As the leader in commercialization among autonomous trucking startups, TuSimple is trying to make sure its driverless trucks are welcome in shipping yards and at customer facilities. It plans to launch a driverless Navistar International LT Class 8 truck for fleets in 2024. It has about 7,000 nonbinding reservations for the trucks.
“We partnered with TuSimple to provide the guidance and technical parameters required to prepare this new facility for the rapid adoption and expansion of autonomous trucking operations throughout the region and beyond,” Ross Perot Jr., Hillwood chairman, said in a press release.
‘Automate as much as we can’
In addition to a separate entrance for autonomous trucks, Lu said the facility would include an area large enough to allow robot-driven trucks to be led by sensors to stopping and starting pads for pre- and post-trip inspections.
TuSimple’s Autonomous Freight Network, which runs from Tucson, Arizona, to Florida and North Carolina, will use Ryder System Inc. (NYSE: R) facilities for autonomous truck maintenance.

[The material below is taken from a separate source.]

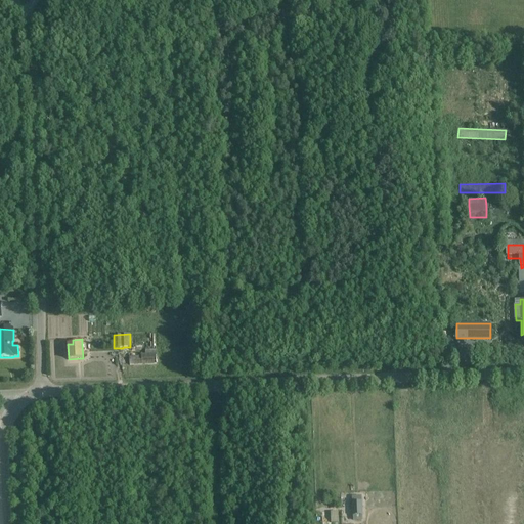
[(129,366),(141,365),(157,365),(156,354),(141,354),(141,356),(129,357),(129,366)]
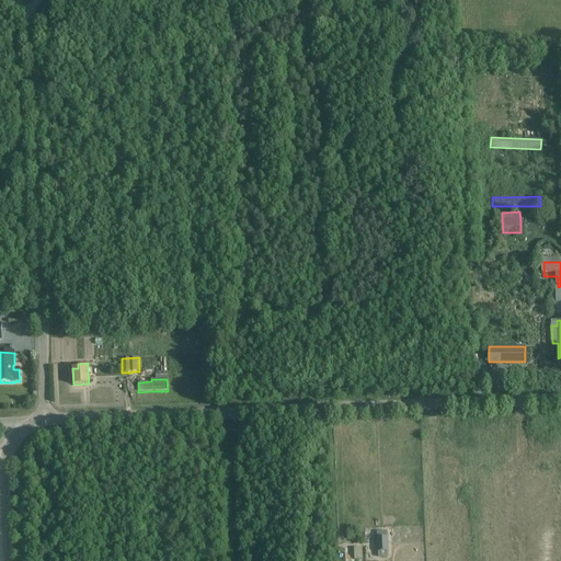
[(376,531),(377,538),(377,551),(378,551),(378,558),(384,558),(384,552),(388,552),(388,537),(387,537),(387,531),(376,531)]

Having properly equipped terminals includes making the shipping yard more efficient for automated drop-and-hook and other trailer shifting operations.
“Our goal is to automate as much as we can,” Lu said. “The point is enabling future skilled self-driving trucks. We’re just starting off, but that’s the vision.”
He compared the future of warehousing to a commercial building that installs an electric vehicle charger today. That property is more desirable than one without such infrastructure.
“People who develop warehouses today don’t think about how to make self-driving trucks work,” Lu said. “We’ve been so far ahead in terms of development and so focused on bringing to market a commercially viable solution, [and] part of that is the infrastructure.
“Our hope is that this becomes a standard, that Hillwood develops properties that have this layout and customers that rent these facilities find it attractive because they know they want to have a facility that makes it easier to start-and-stop autonomous operations.”